Managing the Google Cloud Platform: On deprecation notices and pricing policies
It's all fun and games until Google Cloud Platform forcibly upgrades your application.
This blog post was originally meant to showcase a neat trick to simplify secret handling in GCP, but when I started writing this I learned that they've deprecated the code I wanted to write about.
So, let's talk about GCP's deprecations instead.
“Deprecate: To mark (a component of a software standard) as obsolete to warn against its use in the future so that it may be phased out (source).”
Blindsided by a platform upgrade
I was first bitten by Google's deprecations in january 2019. My phone rang and a worried customer reported that they were not able to conduct business in their web application. This was an internal business tool which they heavily relied on for their daily work, it was now dead in the water, when they tried to save or edit data it simply threw errors.
I went to the application logs to investigate and after some sweaty minutes I learned that this Java application had been forcibly upgraded from java 7 to java 8! After a quick chat with my manager I cleared my work calendar and built an emergency fix over the next couple of days and evenings.
Thankfully, it didn't take a lot of code to add a compatibility layer between our code and java 8, but it took time to research and verify that the fix worked as intended. I was happy that we were able to fix the issue so quickly, and at the same time quite annoyed that we had missed the java 7 deprecation notice.

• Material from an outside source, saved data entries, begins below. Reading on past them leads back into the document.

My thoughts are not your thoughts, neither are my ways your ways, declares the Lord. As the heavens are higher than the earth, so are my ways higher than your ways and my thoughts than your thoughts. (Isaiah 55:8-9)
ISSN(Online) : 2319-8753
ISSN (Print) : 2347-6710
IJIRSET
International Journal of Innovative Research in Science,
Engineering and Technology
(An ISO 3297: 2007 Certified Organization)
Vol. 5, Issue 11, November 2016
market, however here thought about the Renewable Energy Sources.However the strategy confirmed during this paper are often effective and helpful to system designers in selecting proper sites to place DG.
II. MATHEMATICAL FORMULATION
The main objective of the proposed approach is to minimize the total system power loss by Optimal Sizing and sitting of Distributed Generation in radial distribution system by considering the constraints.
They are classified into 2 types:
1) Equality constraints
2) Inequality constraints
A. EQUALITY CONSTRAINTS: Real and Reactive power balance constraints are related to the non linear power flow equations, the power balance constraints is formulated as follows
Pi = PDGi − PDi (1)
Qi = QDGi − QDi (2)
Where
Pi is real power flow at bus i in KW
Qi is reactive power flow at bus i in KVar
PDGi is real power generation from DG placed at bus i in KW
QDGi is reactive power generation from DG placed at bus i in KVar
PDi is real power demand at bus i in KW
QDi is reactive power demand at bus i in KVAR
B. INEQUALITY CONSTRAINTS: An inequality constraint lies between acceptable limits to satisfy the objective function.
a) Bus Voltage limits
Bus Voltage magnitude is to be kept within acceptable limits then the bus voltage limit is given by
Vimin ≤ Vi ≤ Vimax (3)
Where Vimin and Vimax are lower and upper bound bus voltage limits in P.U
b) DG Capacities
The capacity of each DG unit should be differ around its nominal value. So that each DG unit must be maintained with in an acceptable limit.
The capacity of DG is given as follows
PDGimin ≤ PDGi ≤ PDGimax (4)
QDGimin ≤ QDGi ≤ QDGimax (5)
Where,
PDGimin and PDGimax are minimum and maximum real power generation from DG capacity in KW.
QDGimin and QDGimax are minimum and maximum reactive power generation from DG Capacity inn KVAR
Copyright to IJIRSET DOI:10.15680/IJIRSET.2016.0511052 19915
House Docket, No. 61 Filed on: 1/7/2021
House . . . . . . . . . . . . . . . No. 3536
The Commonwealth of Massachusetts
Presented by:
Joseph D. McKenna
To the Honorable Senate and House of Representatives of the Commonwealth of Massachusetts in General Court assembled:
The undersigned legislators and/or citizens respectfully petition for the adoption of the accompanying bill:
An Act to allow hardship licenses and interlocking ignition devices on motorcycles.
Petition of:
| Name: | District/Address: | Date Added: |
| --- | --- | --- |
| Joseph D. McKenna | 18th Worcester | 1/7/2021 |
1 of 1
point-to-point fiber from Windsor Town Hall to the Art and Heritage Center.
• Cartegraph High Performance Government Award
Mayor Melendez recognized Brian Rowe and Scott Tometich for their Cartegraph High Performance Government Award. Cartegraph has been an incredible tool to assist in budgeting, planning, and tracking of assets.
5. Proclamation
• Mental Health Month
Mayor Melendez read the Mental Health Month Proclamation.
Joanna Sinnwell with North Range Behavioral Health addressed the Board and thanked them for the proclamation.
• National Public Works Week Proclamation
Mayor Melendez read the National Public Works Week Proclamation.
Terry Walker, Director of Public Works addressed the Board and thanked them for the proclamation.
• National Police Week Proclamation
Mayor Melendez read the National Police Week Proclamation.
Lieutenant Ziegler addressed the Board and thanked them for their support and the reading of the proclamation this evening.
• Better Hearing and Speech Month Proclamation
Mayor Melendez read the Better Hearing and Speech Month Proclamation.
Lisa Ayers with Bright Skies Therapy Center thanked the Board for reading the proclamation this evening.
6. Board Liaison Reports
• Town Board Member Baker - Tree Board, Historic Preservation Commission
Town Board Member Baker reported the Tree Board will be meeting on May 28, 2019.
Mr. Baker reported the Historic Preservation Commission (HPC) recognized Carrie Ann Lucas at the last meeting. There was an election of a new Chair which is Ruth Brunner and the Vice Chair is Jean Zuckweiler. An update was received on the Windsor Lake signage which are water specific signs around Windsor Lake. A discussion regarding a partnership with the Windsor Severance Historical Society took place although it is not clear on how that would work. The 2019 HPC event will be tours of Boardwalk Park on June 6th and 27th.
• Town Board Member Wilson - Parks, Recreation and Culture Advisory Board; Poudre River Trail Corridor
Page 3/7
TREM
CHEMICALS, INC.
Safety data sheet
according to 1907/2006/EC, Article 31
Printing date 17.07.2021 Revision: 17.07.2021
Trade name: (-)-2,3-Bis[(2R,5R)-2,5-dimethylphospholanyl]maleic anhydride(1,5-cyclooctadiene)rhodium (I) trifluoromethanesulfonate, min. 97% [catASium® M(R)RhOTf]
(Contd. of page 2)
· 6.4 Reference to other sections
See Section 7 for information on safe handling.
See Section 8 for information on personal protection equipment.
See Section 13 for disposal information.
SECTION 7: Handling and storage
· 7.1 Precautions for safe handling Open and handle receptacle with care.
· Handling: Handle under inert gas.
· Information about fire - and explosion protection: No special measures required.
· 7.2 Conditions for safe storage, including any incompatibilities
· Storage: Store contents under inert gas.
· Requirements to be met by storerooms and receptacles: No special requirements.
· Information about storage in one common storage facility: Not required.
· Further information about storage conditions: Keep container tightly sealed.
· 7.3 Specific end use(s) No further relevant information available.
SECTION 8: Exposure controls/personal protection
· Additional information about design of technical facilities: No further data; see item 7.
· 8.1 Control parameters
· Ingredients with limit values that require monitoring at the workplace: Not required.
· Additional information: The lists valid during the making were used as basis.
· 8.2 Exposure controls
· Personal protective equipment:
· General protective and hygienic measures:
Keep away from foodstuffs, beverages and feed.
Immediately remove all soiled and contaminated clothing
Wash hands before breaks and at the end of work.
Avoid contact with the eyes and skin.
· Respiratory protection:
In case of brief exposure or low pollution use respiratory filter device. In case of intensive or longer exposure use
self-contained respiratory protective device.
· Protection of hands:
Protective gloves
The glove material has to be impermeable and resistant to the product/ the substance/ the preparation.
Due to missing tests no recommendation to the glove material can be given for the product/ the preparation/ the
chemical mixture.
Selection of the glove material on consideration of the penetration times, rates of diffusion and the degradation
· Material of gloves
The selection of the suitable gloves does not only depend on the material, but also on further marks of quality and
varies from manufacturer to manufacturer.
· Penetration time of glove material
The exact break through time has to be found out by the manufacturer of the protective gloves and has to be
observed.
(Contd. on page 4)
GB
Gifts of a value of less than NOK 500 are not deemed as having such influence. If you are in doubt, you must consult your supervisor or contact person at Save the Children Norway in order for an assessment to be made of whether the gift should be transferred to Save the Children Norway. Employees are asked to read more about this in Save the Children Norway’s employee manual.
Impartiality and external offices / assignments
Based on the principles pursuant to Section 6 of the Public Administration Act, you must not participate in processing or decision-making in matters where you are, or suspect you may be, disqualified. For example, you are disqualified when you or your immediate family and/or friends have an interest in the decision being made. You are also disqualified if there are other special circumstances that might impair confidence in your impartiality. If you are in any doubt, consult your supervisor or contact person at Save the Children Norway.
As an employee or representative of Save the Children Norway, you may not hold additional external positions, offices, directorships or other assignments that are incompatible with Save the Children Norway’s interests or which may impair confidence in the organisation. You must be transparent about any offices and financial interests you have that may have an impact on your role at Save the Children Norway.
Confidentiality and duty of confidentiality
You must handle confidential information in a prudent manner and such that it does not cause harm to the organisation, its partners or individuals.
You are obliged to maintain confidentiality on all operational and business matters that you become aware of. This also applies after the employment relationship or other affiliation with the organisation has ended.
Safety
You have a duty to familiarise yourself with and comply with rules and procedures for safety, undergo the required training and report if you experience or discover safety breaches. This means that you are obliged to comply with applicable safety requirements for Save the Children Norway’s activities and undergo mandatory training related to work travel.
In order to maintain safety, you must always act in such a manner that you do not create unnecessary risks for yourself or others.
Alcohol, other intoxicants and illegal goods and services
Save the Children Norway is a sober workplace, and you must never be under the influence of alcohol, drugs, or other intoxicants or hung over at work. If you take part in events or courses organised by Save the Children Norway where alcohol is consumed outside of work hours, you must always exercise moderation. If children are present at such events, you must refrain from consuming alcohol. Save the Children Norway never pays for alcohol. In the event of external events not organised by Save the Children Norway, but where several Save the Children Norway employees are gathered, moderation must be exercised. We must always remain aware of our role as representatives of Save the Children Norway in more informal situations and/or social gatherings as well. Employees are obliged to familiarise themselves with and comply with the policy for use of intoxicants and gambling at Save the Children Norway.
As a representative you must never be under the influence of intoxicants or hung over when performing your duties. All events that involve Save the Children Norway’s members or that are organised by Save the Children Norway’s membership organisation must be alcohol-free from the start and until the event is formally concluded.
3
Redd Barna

Upgrading into new pricing policies
After this stressful and formative experience I was motivated to ensure that we wouldn't get bitten by deprecations again. So, I invested time into migrating the application's database from MySQL 5.5 to MySQL 5.7. MySQL 5.5 which is a first generation Cloud SQL offering is scheduled to be decommisioned march 25th 2020.
Interestingly, I also had to look into Google's new database pricing policy. When I did some cursory testing of the second generation databases I saw that activating binary logging would fill up the database's disk space over time. I also saw that there was a setting for automatically and permanently increasing the disk space when free space was below some percentage treshold. Both binary logging and diskspace-auto-increase are activated by default when provisioning new database instances (at the time of writing).
Considering these default settings I would argue that it can easily lead to unecessarily overprovisioned databases. It's a great deal for Google but not so much for users that might be forced to quickly do a database migration without enough time to consider the implications of these settings.
The trick that became obsolete
I originally wanted to share a nice trick around managing secrets when deploying a java application to GCP. And I still want to share that trick, even though it will be made irrelevant by this deprecation notice.
In the example above I show how you can deploy an application to Google app engine and provide it with credentials as parameters. This solves the problem of storing secrets (like database passwords) inside your codebase (see 12factor.net/config).
We are currently using this approach to provide database passwords when deploying a java application to GCP. However, with the deprecation notice we'll need to change that in order to avoid breaking our app. I've already tried this approach with the new Cloud SDK setup and it doesn't work. I don't blame Google for this breaking change as this was probably not how they intended users to provide secrets to their cloud deployments.
Moving forward we'll need to re-visit the recommendations on how to connect to Cloud SQL from app engine. This example shows how to provide secrets as environment variables on the server, which is a very standard way of providing secrets. We should just do that.
Beyond environment variables there's also Google's Cloud Key Management Service. The KMS documentation has a lengthy article on considerations for secret management. So, there's no shortage on advice and services to buy.
Wisening up regarding cloud providers
Through one hard lesson I've become more vigilant about platform as a service (PaaS) providers such as Google Cloud Platform and Amazon Web Services. They constantly evolve in an effort to outcompete each other and improve their earnings.
This rate of change does differ amongst PaaS providers. For example there's Heroku which in my experience doesn't try to do everything like GCP and AWS and thus evolves more slowly with less or no need for deprecation notices.
So, when evaluating and re-evaluating PaaS providers consider how they choose to drive change:
- Does the PaaS evolve with no changes needed by you, or do they use deprecation notices that eventually force your hand to update the code? On one side you're getting stability, while on the other side you might be getting a lot of improvements and new features.
- Do they require you to learn a lot of details that are only applicable do their platform? Investing a lot of time into learning the particularities of a platform in order to properly leverage it is also a certain lock-in. On one hand you get to use sophisticated features but it does make it harder to switch to a different PaaS.
- Do deprecations come with pricing changes? Once you're on their platform a PaaS provider might experiment with the pricing scheme to see how much of a price hike you're willing to put up with without switching to another PaaS.
Best of luck in keeping up with your PaaS provider. I'll be over here upgrading my app to java 11 before GCP beats me to it.